= What the exercise asks =
Below are some records. Print exactly the lines between the one holding "Doch es ist ein Wettlauf" and the one holding "zeigen die tiefsten Abgründe. Auch die", inclusive, and nothing else.

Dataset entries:

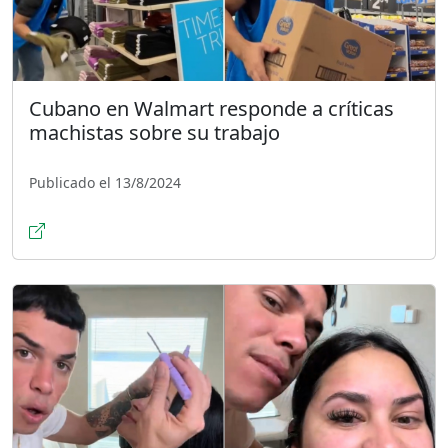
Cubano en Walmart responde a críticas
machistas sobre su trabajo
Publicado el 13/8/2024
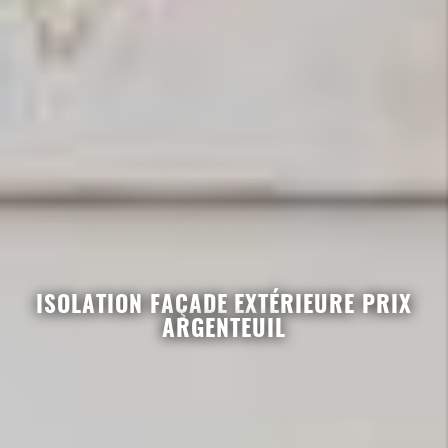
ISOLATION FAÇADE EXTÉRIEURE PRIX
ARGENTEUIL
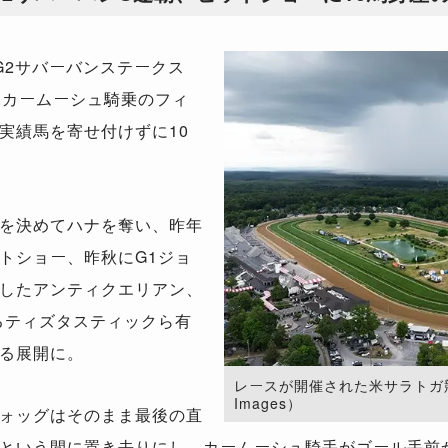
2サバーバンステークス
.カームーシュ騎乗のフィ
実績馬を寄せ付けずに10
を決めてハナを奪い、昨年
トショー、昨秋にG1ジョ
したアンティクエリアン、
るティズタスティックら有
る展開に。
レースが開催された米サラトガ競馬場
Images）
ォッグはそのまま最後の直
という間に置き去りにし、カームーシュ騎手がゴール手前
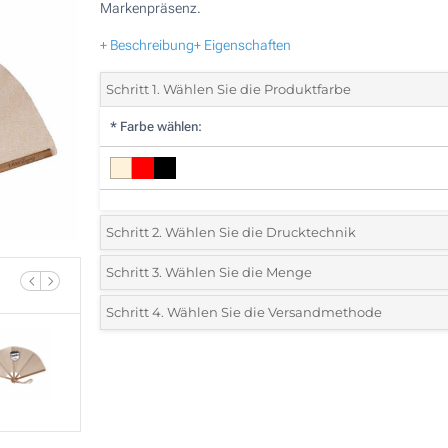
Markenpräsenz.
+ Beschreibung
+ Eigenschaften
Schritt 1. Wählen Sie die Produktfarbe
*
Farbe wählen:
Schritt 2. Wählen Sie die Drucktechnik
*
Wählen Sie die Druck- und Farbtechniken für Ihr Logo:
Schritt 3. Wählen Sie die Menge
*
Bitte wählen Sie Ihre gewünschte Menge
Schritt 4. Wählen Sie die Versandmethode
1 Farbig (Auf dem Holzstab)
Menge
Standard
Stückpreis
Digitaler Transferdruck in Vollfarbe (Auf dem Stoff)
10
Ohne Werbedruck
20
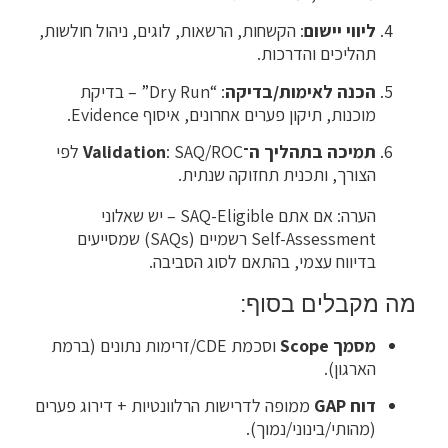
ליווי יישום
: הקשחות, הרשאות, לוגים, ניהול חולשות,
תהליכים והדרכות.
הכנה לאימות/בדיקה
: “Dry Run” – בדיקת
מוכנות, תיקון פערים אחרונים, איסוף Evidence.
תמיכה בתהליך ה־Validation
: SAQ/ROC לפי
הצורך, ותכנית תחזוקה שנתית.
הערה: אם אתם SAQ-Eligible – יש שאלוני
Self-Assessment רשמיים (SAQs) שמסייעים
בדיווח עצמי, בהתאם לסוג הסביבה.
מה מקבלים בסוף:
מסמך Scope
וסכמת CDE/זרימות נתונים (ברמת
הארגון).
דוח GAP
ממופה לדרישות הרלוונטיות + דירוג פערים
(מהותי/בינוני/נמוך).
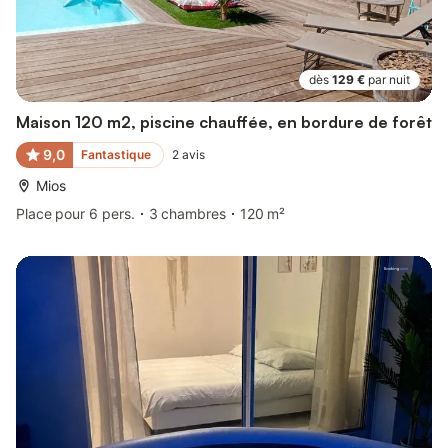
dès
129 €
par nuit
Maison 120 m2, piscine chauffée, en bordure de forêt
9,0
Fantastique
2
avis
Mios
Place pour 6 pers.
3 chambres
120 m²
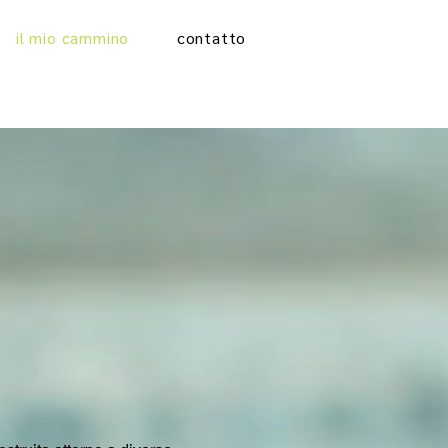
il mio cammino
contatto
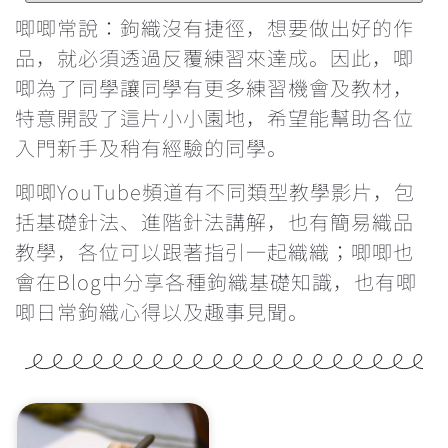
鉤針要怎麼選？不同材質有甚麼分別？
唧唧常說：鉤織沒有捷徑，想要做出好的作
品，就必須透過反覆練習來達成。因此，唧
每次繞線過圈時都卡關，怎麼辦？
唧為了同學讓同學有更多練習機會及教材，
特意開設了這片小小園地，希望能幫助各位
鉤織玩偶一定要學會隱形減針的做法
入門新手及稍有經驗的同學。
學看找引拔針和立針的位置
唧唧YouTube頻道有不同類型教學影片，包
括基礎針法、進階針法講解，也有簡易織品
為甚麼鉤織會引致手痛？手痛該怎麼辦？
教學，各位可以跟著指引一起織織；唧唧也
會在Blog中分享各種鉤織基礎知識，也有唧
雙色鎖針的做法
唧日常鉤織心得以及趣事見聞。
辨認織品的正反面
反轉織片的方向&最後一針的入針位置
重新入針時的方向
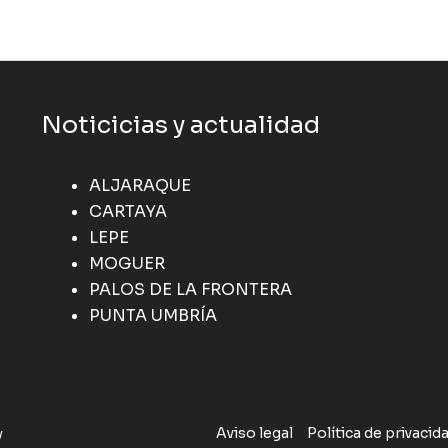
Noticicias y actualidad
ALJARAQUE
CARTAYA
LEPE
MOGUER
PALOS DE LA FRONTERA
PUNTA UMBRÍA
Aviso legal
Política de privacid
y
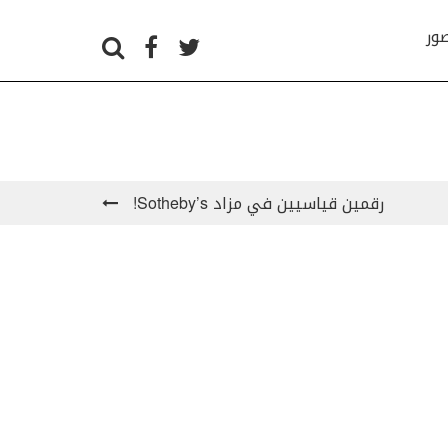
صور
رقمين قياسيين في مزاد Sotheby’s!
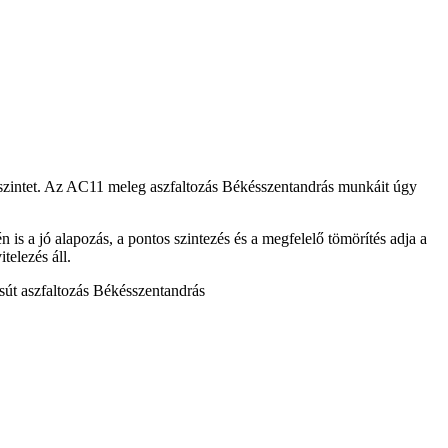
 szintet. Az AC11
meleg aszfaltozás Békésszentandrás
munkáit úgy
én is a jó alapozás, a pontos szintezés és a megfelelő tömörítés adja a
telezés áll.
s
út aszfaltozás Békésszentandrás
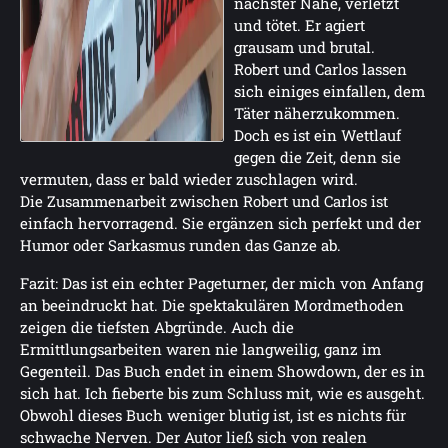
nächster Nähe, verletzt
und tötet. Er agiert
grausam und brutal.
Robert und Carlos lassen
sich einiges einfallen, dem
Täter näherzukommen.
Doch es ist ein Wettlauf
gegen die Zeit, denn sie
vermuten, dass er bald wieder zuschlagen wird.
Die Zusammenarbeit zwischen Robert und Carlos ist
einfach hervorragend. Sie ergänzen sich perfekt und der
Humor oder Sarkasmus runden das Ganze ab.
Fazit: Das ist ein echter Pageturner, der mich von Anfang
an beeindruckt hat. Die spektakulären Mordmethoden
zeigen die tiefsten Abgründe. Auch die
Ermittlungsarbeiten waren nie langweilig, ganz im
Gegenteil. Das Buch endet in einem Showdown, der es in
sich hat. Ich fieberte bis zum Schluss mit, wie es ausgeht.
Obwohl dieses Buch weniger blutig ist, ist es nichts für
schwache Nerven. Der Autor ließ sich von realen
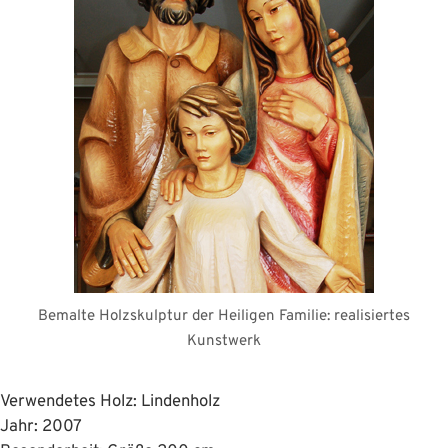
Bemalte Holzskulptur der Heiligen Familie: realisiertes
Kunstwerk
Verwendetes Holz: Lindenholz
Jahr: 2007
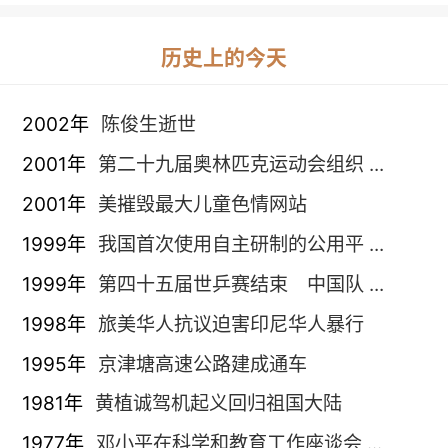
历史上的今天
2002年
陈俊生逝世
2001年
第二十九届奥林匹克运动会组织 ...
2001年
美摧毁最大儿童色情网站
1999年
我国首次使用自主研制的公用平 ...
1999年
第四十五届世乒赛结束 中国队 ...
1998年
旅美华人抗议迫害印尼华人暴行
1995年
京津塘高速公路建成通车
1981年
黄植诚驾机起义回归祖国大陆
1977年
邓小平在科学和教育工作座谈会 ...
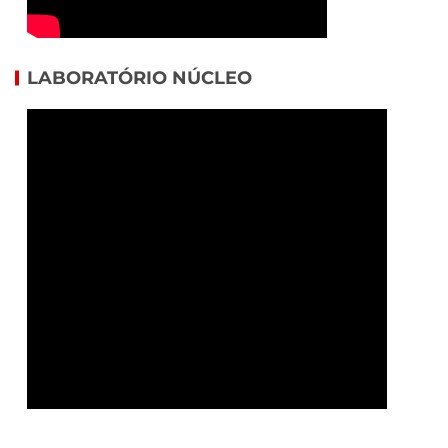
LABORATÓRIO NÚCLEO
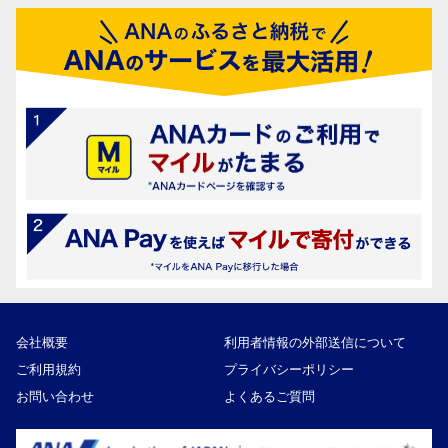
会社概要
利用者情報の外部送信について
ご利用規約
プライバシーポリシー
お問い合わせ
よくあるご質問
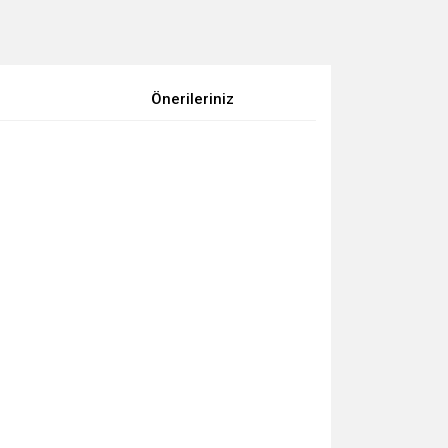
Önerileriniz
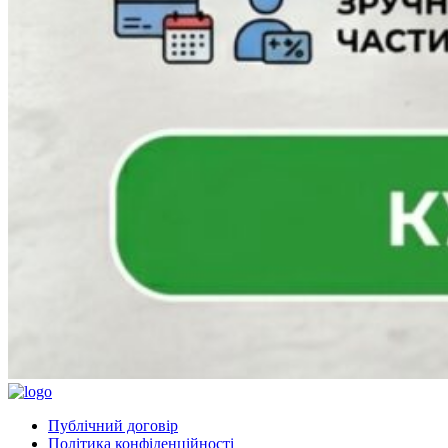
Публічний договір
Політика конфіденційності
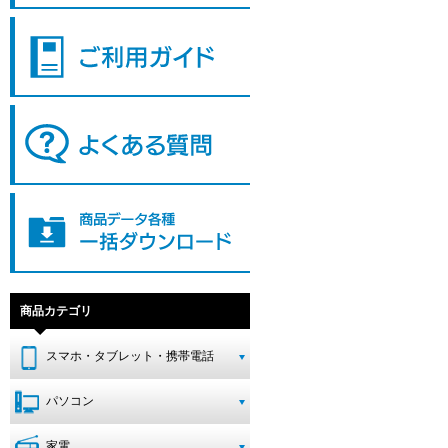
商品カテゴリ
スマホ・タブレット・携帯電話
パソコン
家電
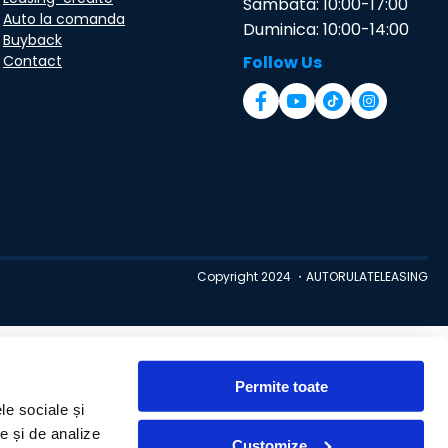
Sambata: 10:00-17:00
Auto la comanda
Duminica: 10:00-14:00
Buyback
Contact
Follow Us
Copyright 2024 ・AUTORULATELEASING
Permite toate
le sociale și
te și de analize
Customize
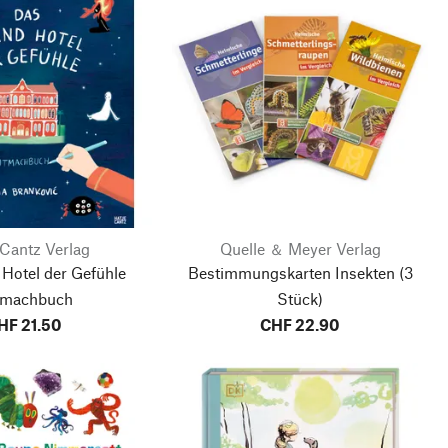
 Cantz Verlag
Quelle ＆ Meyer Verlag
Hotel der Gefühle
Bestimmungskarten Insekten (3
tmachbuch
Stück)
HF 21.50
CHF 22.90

= Output for this task =
Doch es ist ein Wettlauf
gegen die Zeit, denn sie
vermuten, dass er bald wieder zuschlagen wird.
Die Zusammenarbeit zwischen Robert und Carlos ist
einfach hervorragend. Sie ergänzen sich perfekt und der
Humor oder Sarkasmus runden das Ganze ab.
Fazit: Das ist ein echter Pageturner, der mich von Anfang
an beeindruckt hat. Die spektakulären Mordmethoden
zeigen die tiefsten Abgründe. Auch die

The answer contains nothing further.